24.10.2020 à 12:29

Accord de paixSoudan/Israël: les réactions de dirigeants se multiplient

Le Soudan est le troisième pays arabe depuis août à annoncer une normalisation de ses relations avec Israël, après les Émirats arabes unis et Bahreïn.

Le Soudan et Israël ont convenu vendredi de normaliser leurs relations, sous l’égide du président américain Donald Trump, un rapprochement historique visant à mettre fin à des décennies d’hostilités entre Khartoum et l’État hébreu créé en 1948.

Le Soudan est le troisième pays arabe depuis août à annoncer une normalisation de ses relations avec Israël, après les Émirats arabes unis et Bahreïn.

Voici quelques réactions de dirigeants:

États-Unis

«IMMENSE victoire pour les États-Unis et pour la paix dans le monde. Le Soudan a accepté un accord de paix et de normalisation avec Israël!» a tweeté Donald Trump.

Il a affirmé «qu’au moins cinq» pays arabes supplémentaires comptaient emboîter le pas de Khartoum, lors d’un entretien téléphonique avec les Premiers ministres du Soudan et d’Israël, peu après l’annonce.

«Et nous en aurons beaucoup plus que ça bientôt», a-t-il ajouté.

Soudan

Le Soudan a confirmé vendredi soir la normalisation prochaine de ses relations avec Israël, ce qui doit «mettre fin à l’état d’agression» régnant entre les deux pays depuis des décennies, a rapporté la télévision d’État soudanaise.

Israël

Le Premier ministre israélien Benjamin Netanyahu a qualifié de «formidable revirement» l’évolution des relations diplomatiques avec le Soudan.

«Aujourd’hui Khartoum dit oui à la paix avec Israël, oui à la reconnaissance d’Israël et à la normalisation avec Israël», s’est félicité Benjamin Netanyahu, remerciant les dirigeants soudanais et le président américain pour ce nouvel accord.

Palestiniens

La présidence palestinienne a condamné et rejeté l’accord «avec le pays d’occupation israélien qui usurpe la terre palestinienne».

«Personne n’a le droit de parler au nom du peuple palestinien et de la cause palestinienne», a-t-elle poursuivi.

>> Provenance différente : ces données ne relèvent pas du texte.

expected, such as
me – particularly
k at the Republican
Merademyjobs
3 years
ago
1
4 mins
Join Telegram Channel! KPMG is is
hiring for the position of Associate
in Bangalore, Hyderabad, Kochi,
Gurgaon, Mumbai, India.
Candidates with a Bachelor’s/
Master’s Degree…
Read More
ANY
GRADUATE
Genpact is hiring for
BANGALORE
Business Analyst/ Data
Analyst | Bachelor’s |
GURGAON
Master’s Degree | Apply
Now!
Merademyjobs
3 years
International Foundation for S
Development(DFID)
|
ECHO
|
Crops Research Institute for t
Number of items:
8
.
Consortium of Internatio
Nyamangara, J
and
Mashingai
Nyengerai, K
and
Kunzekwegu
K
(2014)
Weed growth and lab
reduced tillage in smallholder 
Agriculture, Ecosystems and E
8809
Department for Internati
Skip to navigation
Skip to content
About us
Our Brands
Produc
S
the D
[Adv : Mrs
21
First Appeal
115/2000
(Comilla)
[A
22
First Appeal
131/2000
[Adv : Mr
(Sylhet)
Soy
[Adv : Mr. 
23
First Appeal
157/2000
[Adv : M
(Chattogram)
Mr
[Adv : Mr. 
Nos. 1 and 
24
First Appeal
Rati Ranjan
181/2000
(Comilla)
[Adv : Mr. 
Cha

Hazem Qassem, porte-parole officiel du Hamas --mouvement islamiste au pouvoir dans la bande de Gaza--, a vivement critiqué ce rapprochement, le qualifiant de «péché politique qui nuit au peuple palestinien et à sa juste cause et nuit aussi à l’intérêt national du Soudan».

«Il ne bénéficie qu’à Netanyahu», a-t-il conclu.

Egypte

Le président Abdel Fattah al-Sissi, dont le pays a été le premier de la région à nouer des relations diplomatiques avec l’État hébreu en 1979, a «salué les efforts conjoints des États-Unis, du Soudan et d’Israël concernant la normalisation des relations entre le Soudan et Israël». «J’apprécie tous les efforts visant à parvenir à la stabilité et à la paix dans la région», a-t-il tweeté.

Bahreïn

Manama, qui a signé en septembre un accord de normalisation avec Israël, a félicité les deux pays pour cette «étape historique», dans un communiqué de son ministère des Affaires étrangères.

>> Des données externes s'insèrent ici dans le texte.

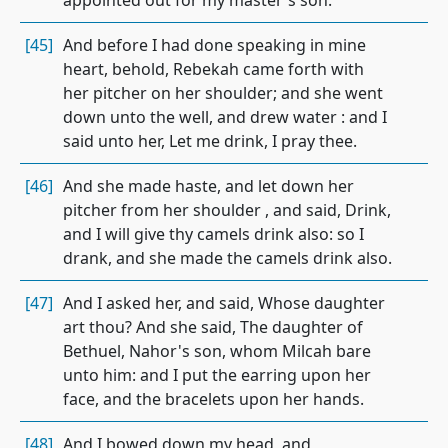
appointed out for my master's son.
[45]
And before I had done speaking in mine
heart, behold, Rebekah came forth with
her pitcher on her shoulder; and she went
down unto the well, and drew water : and I
said unto her, Let me drink, I pray thee.
[46]
And she made haste, and let down her
pitcher from her shoulder , and said, Drink,
and I will give thy camels drink also: so I
drank, and she made the camels drink also.
[47]
And I asked her, and said, Whose daughter
art thou? And she said, The daughter of
Bethuel, Nahor's son, whom Milcah bare
unto him: and I put the earring upon her
face, and the bracelets upon her hands.
[48]
And I bowed down my head, and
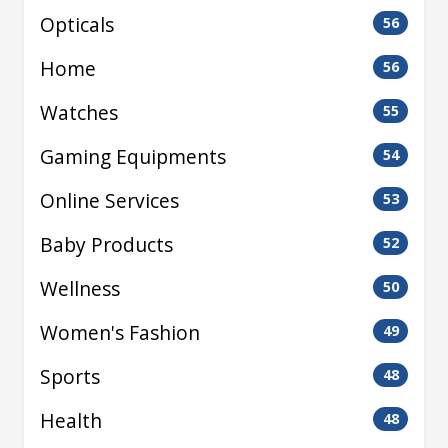
Opticals
56
Home
56
Watches
55
Gaming Equipments
54
Online Services
53
Baby Products
52
Wellness
50
Women's Fashion
49
Sports
48
Health
48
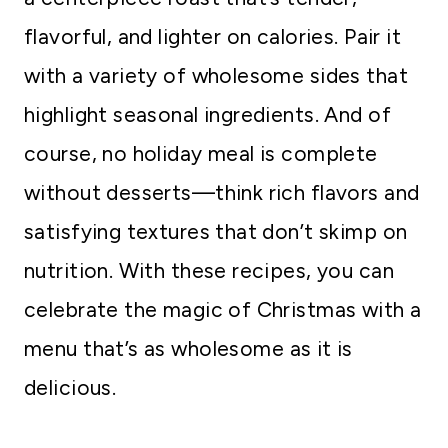
flavorful, and lighter on calories. Pair it
with a variety of wholesome sides that
highlight seasonal ingredients. And of
course, no holiday meal is complete
without desserts—think rich flavors and
satisfying textures that don’t skimp on
nutrition. With these recipes, you can
celebrate the magic of Christmas with a
menu that’s as wholesome as it is
delicious.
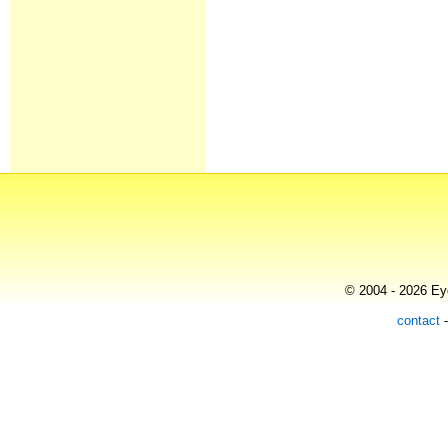
© 2004 - 2026 Eye
contact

Bahreïn a réitéré son soutien au Soudan «dans ses efforts incessants pour la transition vers un nouveau stade de développement, de progrès et de prospérité, et afin d’exercer un rôle actif et constructif dans la communauté internationale».

Émirats arabes unis

Les Émirats arabes unis, qui ont également normalisé leurs relations avec Israël cet été, ont applaudi la décision du Soudan de nouer des liens avec l’État hébreu.

«La décision du Soudan d’établir des relations avec l’État d’Israël est une étape importante pour la consolidation de la sécurité et de la prospérité dans la région», selon le ministère des Affaires étrangères cité par l’agence de presse officielle émiratie.

«Ce succès est destiné à approfondir la coopération économique, commerciale, scientifique et diplomatique», poursuit le communiqué.

Iran

Ennemi juré d’Israël et des États-Unis, Téhéran a fustigé la décision annoncée vendredi par Washington.

«L’annonce de la Maison Blanche sur le Soudan est on ne peut plus symbolique. Versez suffisamment de rançon, fermez les yeux sur les crimes contre les Palestiniens et vous serez retirés de la soi-disant liste noire du «terrorisme». La liste est aussi bidon que la lutte des États-Unis contre le terrorisme. Honteux !", a tweeté la diplomatie iranienne.